In un lungo thread su ResetEra intitolato: “Perché i giocatori sono così desiderosi di fidarsi e persino perdonare i venditori di olio di serpente?” Mahler ha criticato alcuni sviluppatori che approffittando della prpopria credibilità propongono un immagine totalmente edulcorata dei loro titoli, non rispettando in alcun modo le promesse fatte ai propri utenti. Questo fenomeno, da sempre esistente seppur a livelli diversi, è diventato famoso con le dichirazioni totalmente autorefenziali  fatte da Peter Molyneux, il lead designer della serie Fable. Ogni gioco della serie, seppur di qualità, al suo rlascio mostrava un titolo non all’altezza delle dichiarazioni del suo creatore.

Mahler ha poi spostato la sua attenzionesu No Man’s Sky, definendo il creatore del gioco, Sean Murray, come qualcuno che ” adora i riflettori”.

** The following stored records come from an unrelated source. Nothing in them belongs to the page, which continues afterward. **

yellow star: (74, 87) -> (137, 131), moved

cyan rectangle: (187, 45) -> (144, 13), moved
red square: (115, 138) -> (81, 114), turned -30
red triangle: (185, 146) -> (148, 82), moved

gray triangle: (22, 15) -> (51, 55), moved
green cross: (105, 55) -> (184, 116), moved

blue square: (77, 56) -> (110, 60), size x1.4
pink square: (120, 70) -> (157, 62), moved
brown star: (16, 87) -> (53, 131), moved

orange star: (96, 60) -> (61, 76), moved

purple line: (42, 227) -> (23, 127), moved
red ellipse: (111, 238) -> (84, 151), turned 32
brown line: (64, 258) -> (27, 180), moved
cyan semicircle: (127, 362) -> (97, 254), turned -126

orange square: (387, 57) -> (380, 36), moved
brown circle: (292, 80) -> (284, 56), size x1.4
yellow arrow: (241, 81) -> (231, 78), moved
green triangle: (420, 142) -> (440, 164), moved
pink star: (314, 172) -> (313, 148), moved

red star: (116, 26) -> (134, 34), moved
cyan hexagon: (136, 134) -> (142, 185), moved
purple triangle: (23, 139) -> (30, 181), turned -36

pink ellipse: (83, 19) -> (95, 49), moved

“C’è stato un enorme contraccolpo quando No Man’s Sky è uscito e il prodotto non aveva nulla a che fare con ciò che Murray aveva sostenuto. Ma cosa è successo poi? Hanno rilasciato una serie di aggiornamenti, e ci siamo dimenticati delle bugie e degli inganni iniziali e hey, lo abbiamo ricoperto di nuovo di premi, perché alla fine ha in qualche modo consegnato quello che aveva detto che il gioco sarebbe stato anni prima. Grazie, Geoff Keighley. Premiare quel tipo di comportamento aiuterà sicuramente l’industria a diventare più forte “.

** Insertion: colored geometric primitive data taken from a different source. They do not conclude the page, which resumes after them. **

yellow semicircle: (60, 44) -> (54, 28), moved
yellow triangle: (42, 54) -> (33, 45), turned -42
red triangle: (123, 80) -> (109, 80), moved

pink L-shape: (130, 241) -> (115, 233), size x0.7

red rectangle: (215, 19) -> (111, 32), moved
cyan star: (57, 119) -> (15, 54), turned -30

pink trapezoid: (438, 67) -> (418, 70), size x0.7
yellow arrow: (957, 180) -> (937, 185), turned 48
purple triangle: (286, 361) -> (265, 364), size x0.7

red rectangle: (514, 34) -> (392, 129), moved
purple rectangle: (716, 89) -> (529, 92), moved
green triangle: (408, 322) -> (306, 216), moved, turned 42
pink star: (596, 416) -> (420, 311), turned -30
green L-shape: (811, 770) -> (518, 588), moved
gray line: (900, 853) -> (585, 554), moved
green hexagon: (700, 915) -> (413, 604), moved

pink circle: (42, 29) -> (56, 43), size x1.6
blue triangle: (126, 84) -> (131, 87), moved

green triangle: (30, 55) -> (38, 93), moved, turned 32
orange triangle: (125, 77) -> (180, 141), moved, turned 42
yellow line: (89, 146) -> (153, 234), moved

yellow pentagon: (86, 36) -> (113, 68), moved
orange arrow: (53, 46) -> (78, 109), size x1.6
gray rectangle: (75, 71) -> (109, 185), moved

In ultima analisi Mahler ha spostato l’attenzione sul Cyberpunk 2077 e su come CD Projekt Red non sia riuscita a mantenere le promesse fatte.

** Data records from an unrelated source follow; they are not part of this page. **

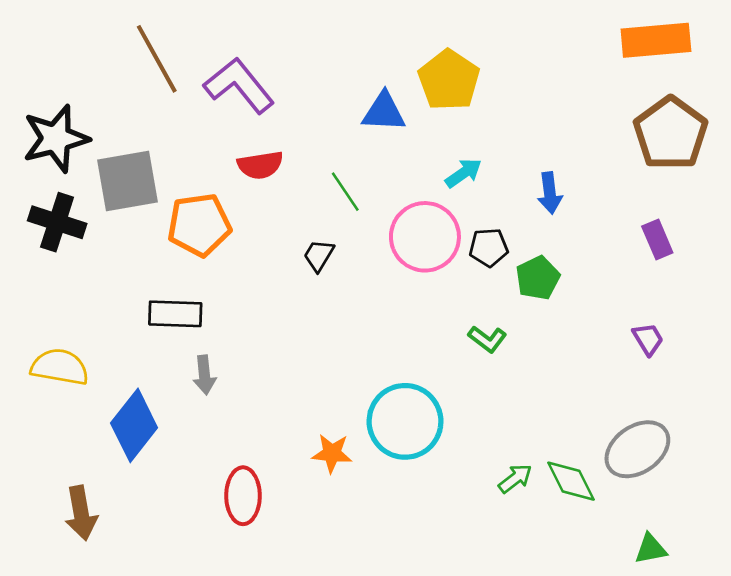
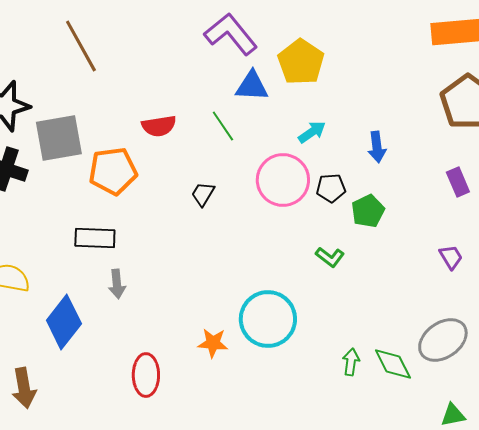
purple L-shape: (239, 85) -> (231, 34), moved
green line: (345, 192) -> (223, 126), moved
green arrow: (515, 478) -> (351, 362), turned -44

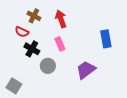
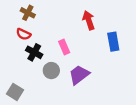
brown cross: (34, 16) -> (28, 13), moved
red arrow: (61, 19) -> (89, 20), moved
purple trapezoid: (86, 70) -> (79, 75), moved

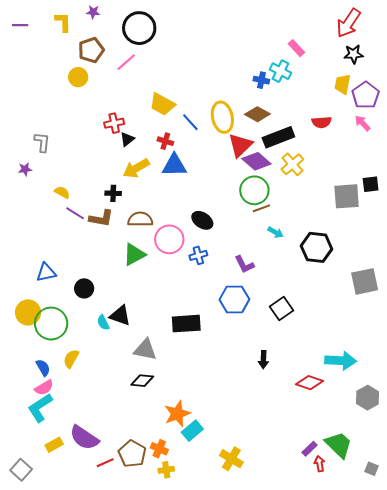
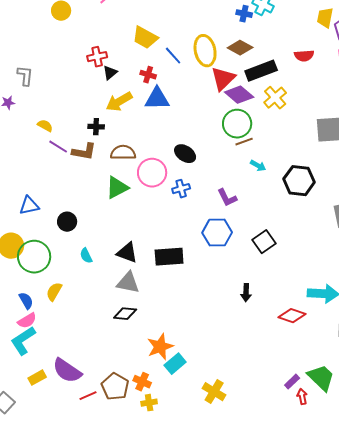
black triangle: (120, 316) -> (127, 253), moved

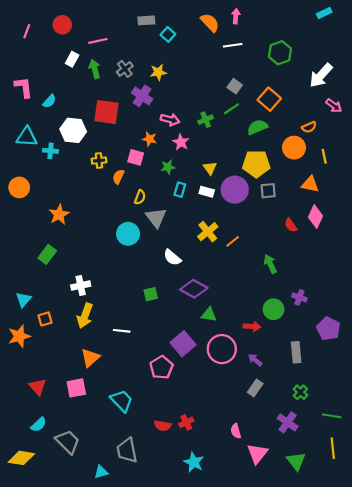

“I giocatori sono stati indotti ad amare questo gioco. Ogni video pubblicato da CD Projekt Red è stato accuratamente confezionato per creare un’ immagine nella mente dei giocatori che fosse avvincente. Grazie a questa strategia il titolo ha avuto 8 milioni di preordini. Il prodotto finale è solo una frazione di quello che lo sviluppatore ha promesso e per di più funzionava a malapena su console nella quali avrebbe dovuto “funzionare sorprendentemente bene!” “

Il post terminava con Mahler che diceva: “Non importa se l’olio di serpente ha davvero un buon sapore. Non vendermi cose che non esistono”. Come previsto, le risposte sono state estremamente controverse, alcuni utenti hanno sostenuto le dichiarazioni di Mahler, altri invece hanno criticato la sua posizione sulla questione.

E voi cosa ne pensate? Siete d’accordo con quanto sostenuto da Mahler o avete una posizione più morbida riguardo questa spinosa questione?